Apesar disso, nos bastidores, o caso de Mossoró reacendeu preocupações relacionadas ao perfil mais jurídico do que político de Lewandowski. Nome de grife, escolhido a dedo pelo presidente Lula, cabe a ele atualmente dar uma resposta à sociedade diante da crescente crise de segurança vivida no país. Mas, para alguns críticos, apesar do currículo de sucesso, o ex-ministro do Supremo carece de experiência na área e ainda formou uma equipe com procuradores e advogados com as mesmas características. “São pessoas acostumadas a debater o país em salas com ar-condicionado ambientadas com música clássica. O problema é que lidar com a segurança pública exige carcaça. Aqui é confusão, baile funk todo dia”, diz, cheio de veneno, um servidor antigo da pasta.
As falas oficiais também não ajudaram na percepção da população. No dia seguinte à fuga, Lewandowski chegou a justificar o episódio pelo calendário. “Ocorreu na passagem da terça de Carnaval para a Quarta de Cinzas, quando, eventualmente, as pessoas estavam mais relaxadas”, declarou o ministro que, imediatamente, virou alvo nas redes por supostamente minimizar o ocorrido justamente na área considerada mais sensível para o governo Lula. Pesquisas apresentadas ao presidente mostraram que a crise de segurança no país afeta a sua popularidade, ainda que grande parte da responsabilidade tenha que ser dividida com os estados.
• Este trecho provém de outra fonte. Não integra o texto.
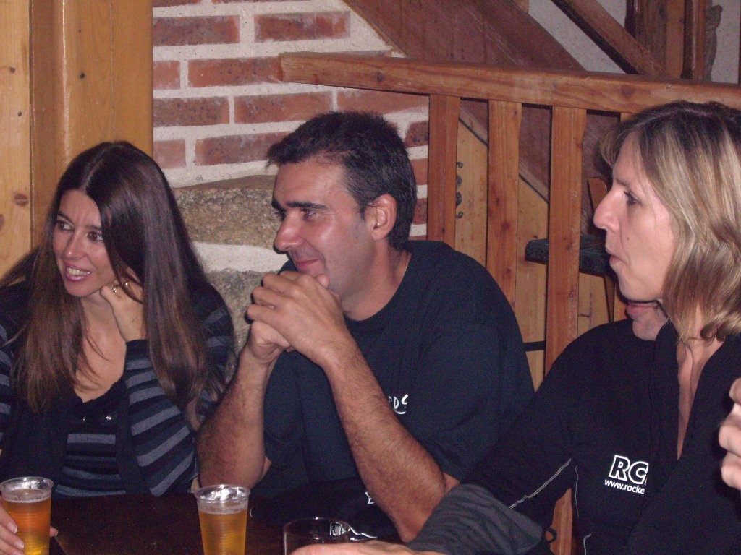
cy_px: 278
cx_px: 370
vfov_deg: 15.7
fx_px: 2012
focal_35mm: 94
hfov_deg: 20.9
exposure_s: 1/100
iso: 400
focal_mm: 15.3
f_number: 4.6
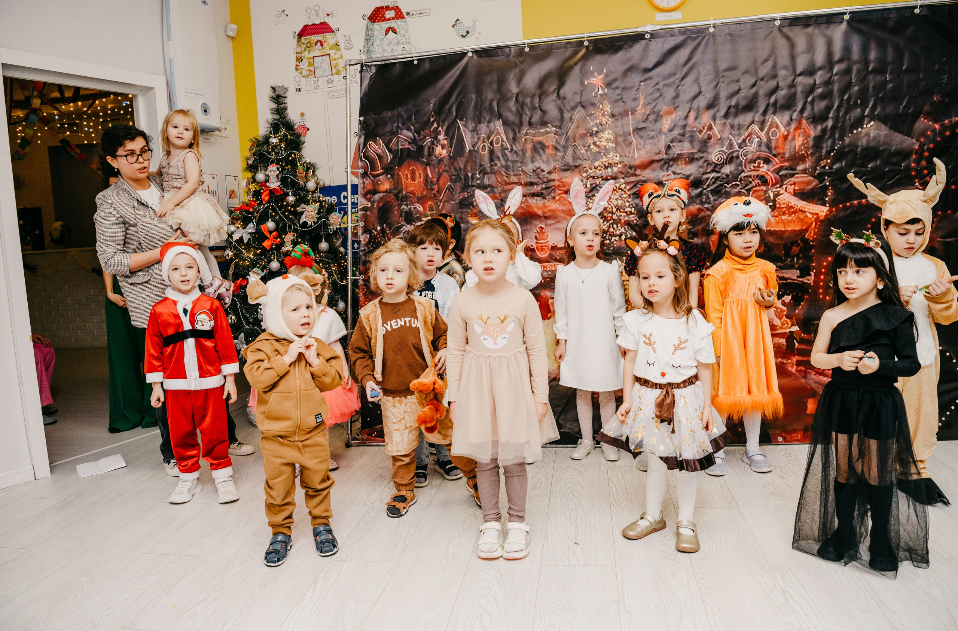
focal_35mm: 25
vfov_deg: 51.0
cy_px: 322
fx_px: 661
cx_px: 476
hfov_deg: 71.9
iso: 320
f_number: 4.5
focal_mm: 24
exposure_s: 1/160
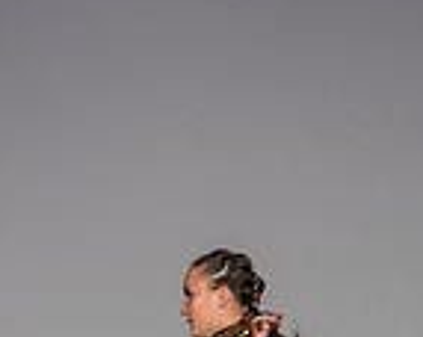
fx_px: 2850
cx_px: 293
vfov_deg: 6.6
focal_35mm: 228
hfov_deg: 8.5
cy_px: 627
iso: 400
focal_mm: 77
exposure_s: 1/500
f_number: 2.8
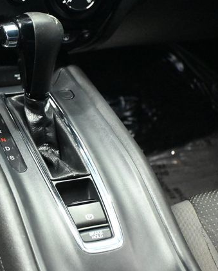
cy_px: 135
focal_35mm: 79
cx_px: 39
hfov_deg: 19.3
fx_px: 634
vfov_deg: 24.2
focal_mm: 37
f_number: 5.3
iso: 12800
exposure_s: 1/15
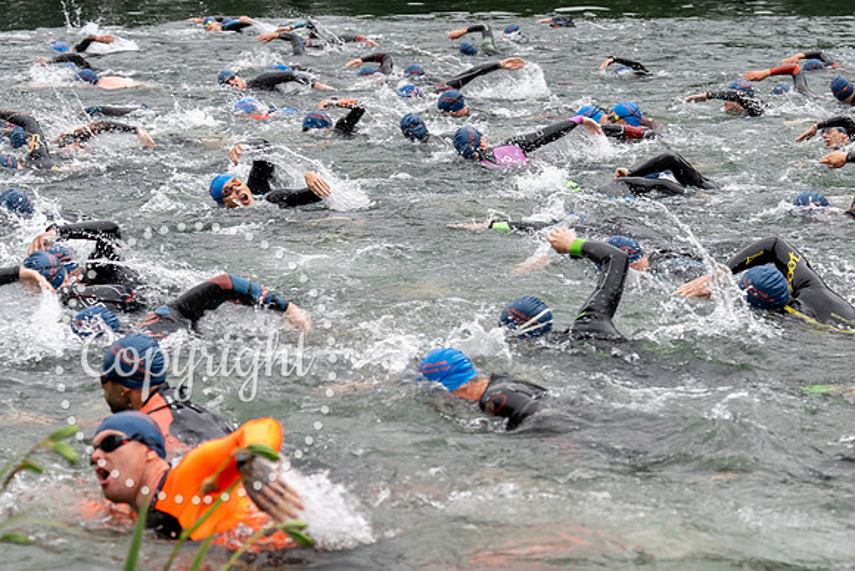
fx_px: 2533
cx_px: 505
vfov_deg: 12.8
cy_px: 165
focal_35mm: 107
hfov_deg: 19.1
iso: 320
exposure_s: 1/400
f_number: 4
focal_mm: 70
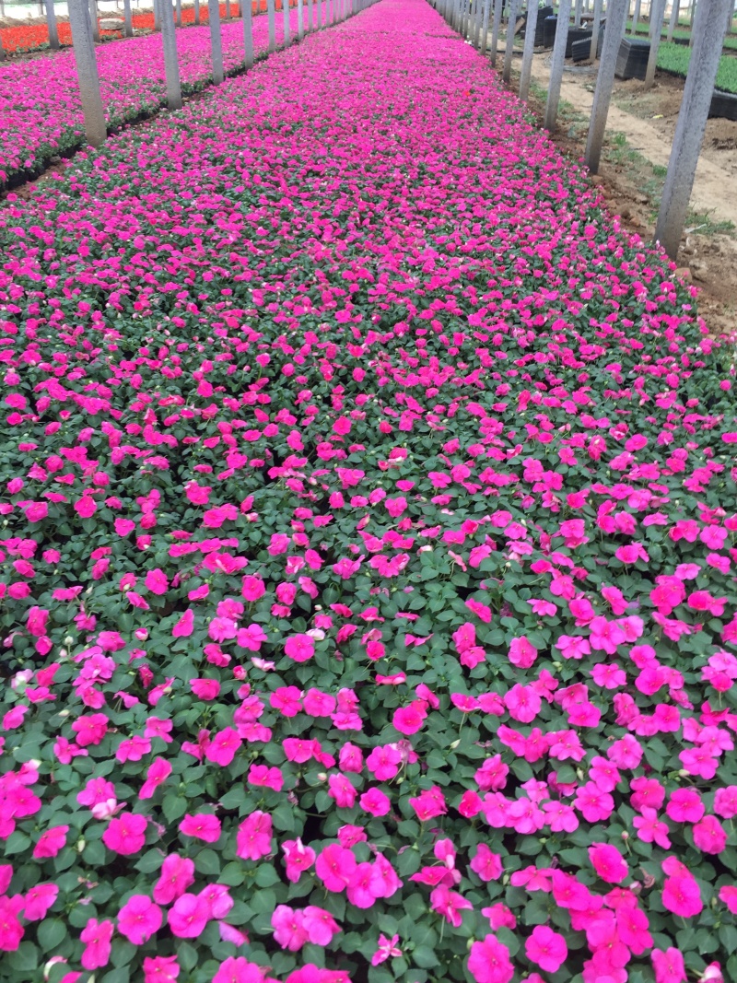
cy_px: 492
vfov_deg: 61.7
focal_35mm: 29
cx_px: 368
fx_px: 823
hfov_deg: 48.2
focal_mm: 4.15
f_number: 2.2
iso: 32
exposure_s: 1/129
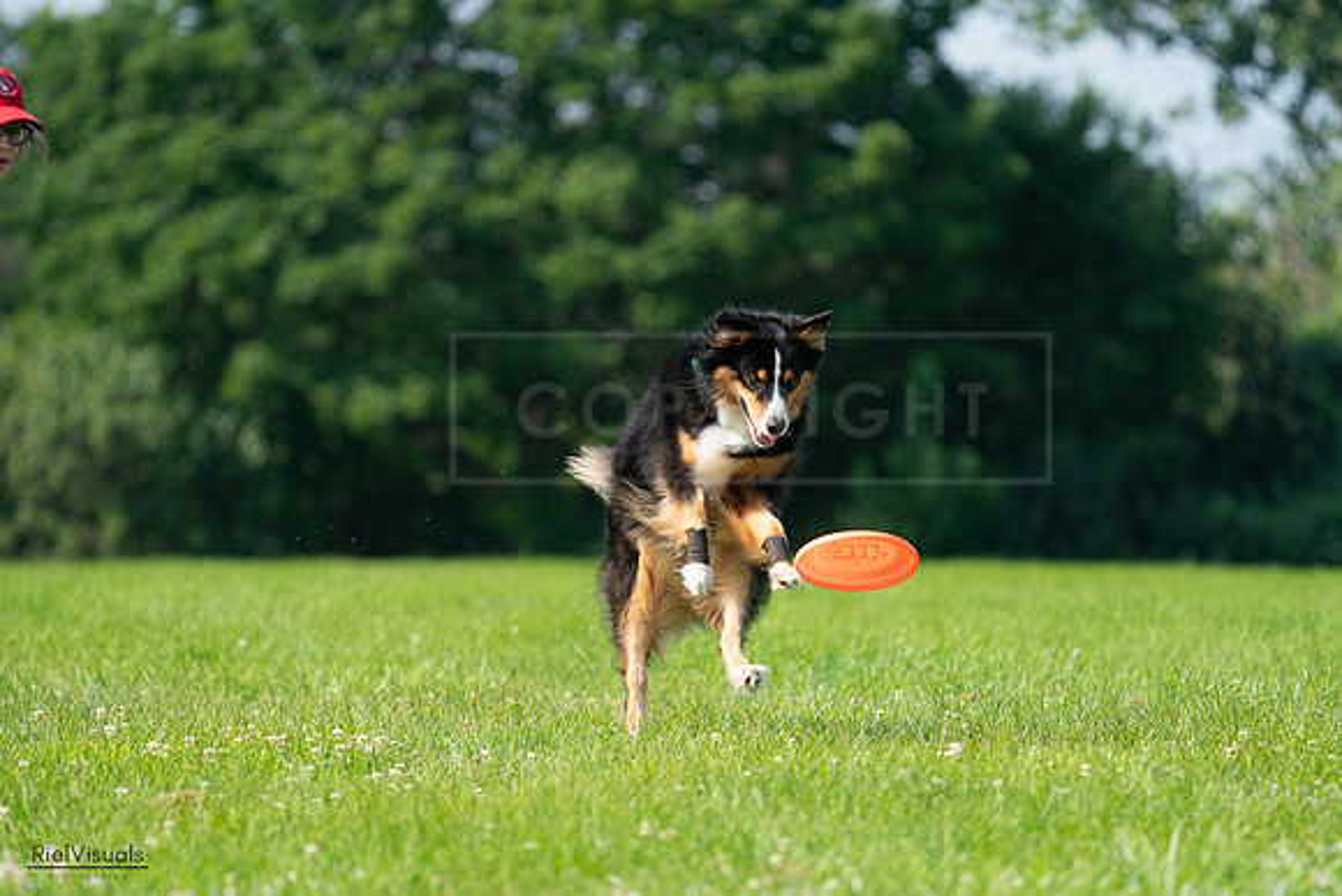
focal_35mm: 329
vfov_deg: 4.2
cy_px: 448
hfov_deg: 6.3
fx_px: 12267
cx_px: 671
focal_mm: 329
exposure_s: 1/4000
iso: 2000
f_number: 6.3
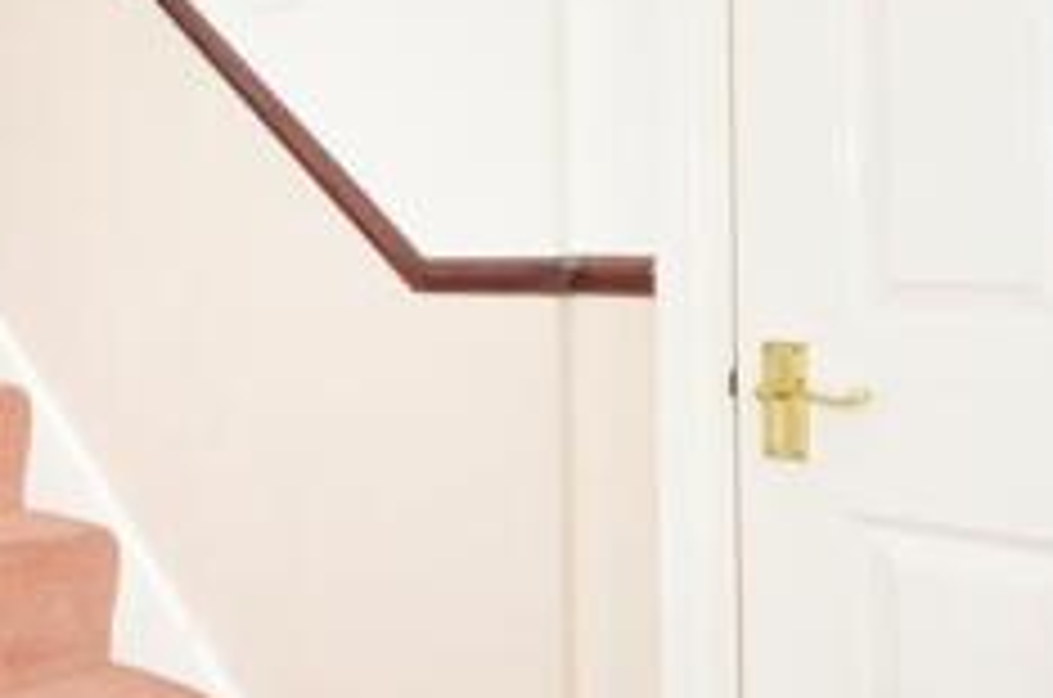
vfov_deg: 31.4
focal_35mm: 42
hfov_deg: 40.7
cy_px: 203
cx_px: 0
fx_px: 1226
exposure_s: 1/8
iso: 640
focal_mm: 10
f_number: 6.3
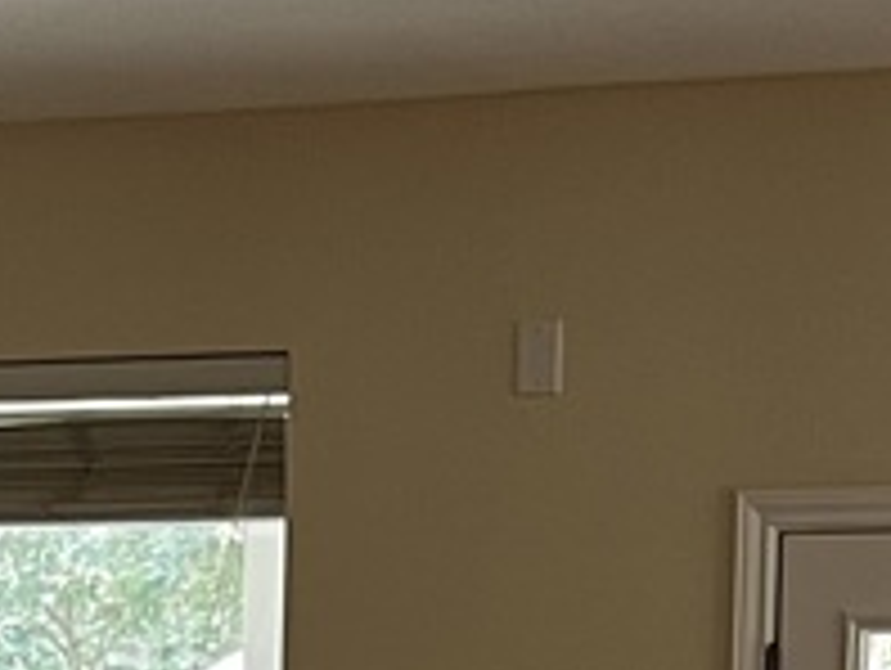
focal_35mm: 189
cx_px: -32
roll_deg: -0.7
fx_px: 4871
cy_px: 1187
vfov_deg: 7.6
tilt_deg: -3.2
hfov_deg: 10.4
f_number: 1.5
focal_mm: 5.7
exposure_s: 1/60
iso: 160
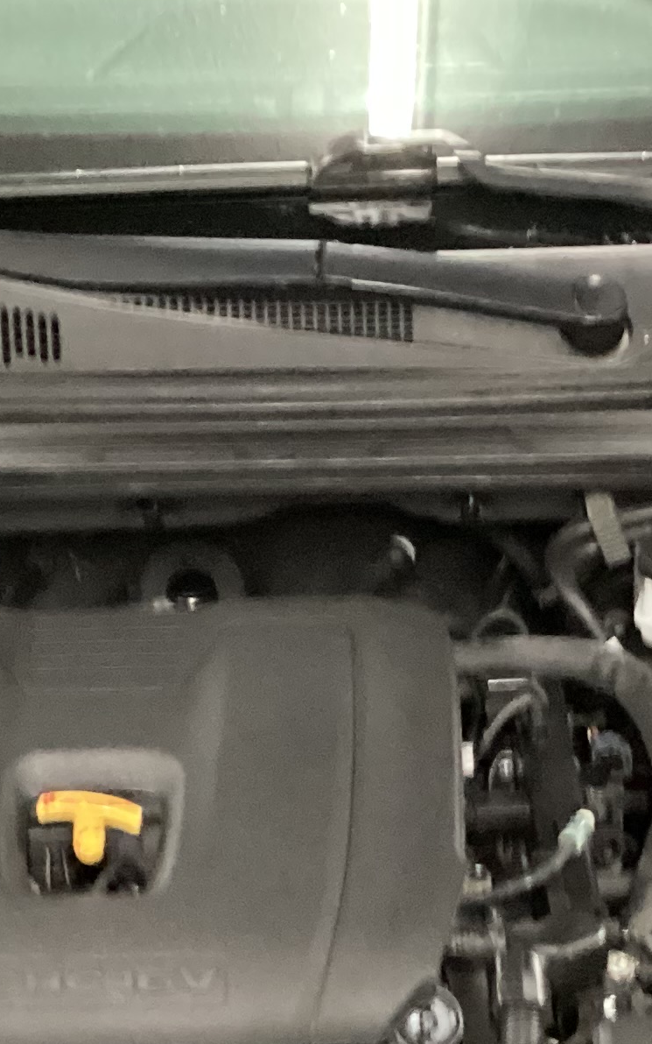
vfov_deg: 22.7
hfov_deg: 14.5
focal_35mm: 90
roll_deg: +3.2
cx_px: 295
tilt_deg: -37.9
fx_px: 2559
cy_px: 859
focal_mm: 3.3
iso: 640
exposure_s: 1/20
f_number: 2.4
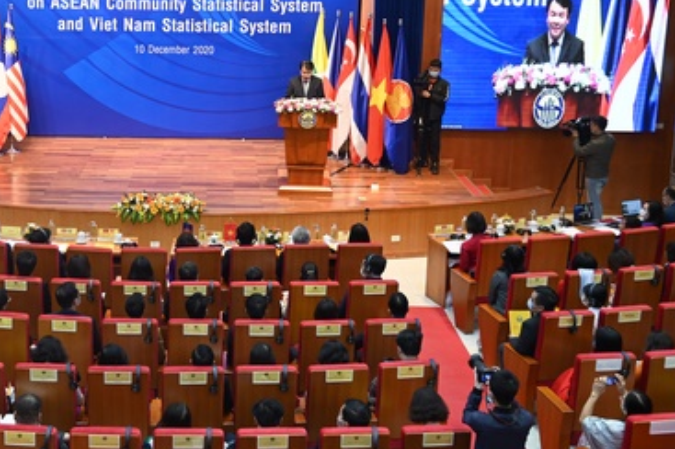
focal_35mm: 57
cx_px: 182
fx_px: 1068
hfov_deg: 34.5
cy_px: 140
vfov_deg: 23.6
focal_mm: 38
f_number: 4
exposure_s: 1/125
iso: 1800
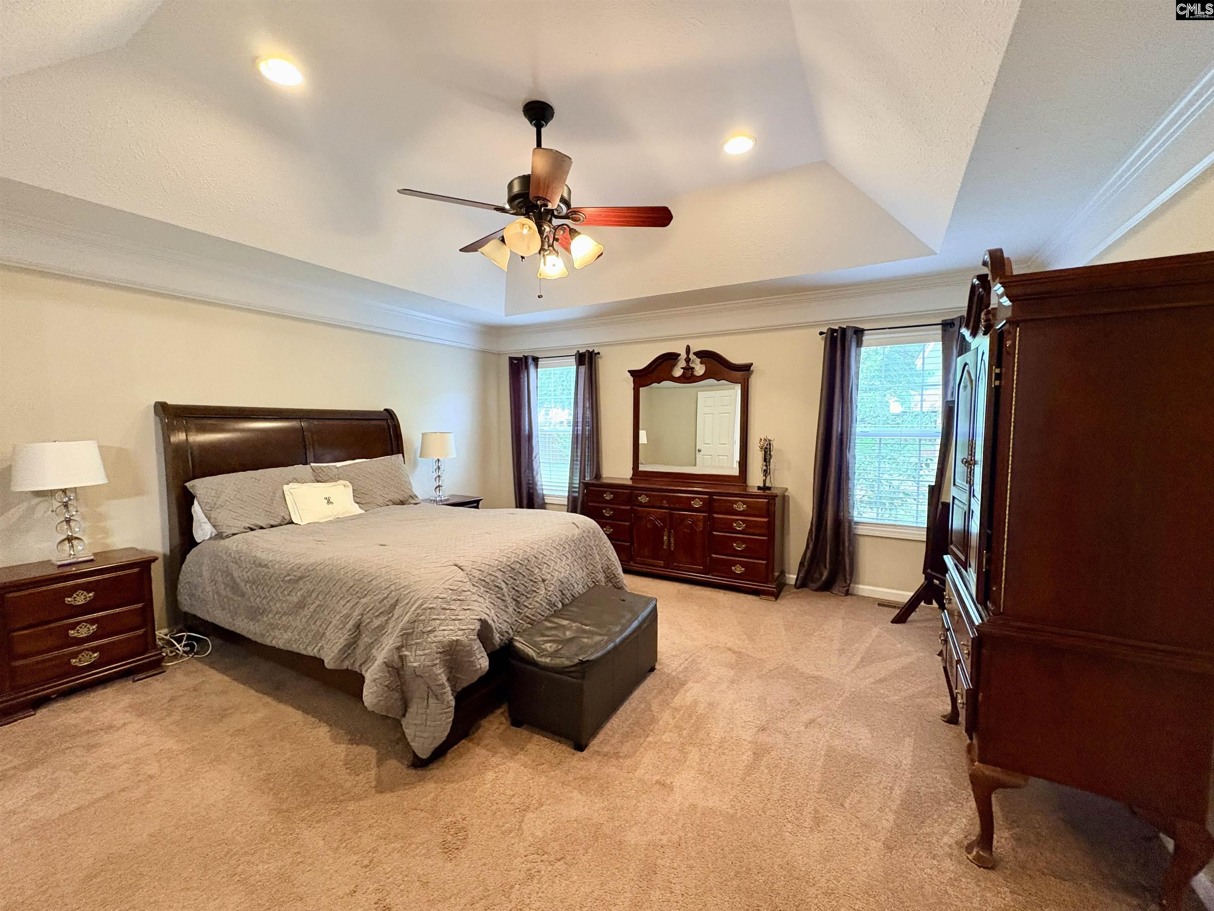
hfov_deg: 102.1
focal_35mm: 14
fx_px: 491
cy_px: 456
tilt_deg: -2.7
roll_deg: +0.9
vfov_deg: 85.7
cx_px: 607
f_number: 2.2
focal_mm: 2.22
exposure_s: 1/60
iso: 640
Embora algumas falhas tenham acontecido, colocar a culpa em Lewandowski do que ocorreu em Mossoró não é justo. A recente crise gerada pela fuga de um presídio de segurança máxima tem relação direta com a articulação atual das facções de bandidos — e não foi o atual ministro quem criou essa situação. Há suspeitas de que o episódio teve a cumplicidade de agentes do presídio e que os foragidos contaram com apoio das quadrilhas para se manterem distantes dos braços dos policiais. Ao assumir a pasta, Lewandowski citou que colocaria grande energia justamente no combate a esse crime organizado. Cumprir essa promessa, como mostrou o teste de fogo de Mossoró, vai exigir, sem nenhuma dúvida, muito esforço e organização — e a prisão dos fugitivos é uma obrigação.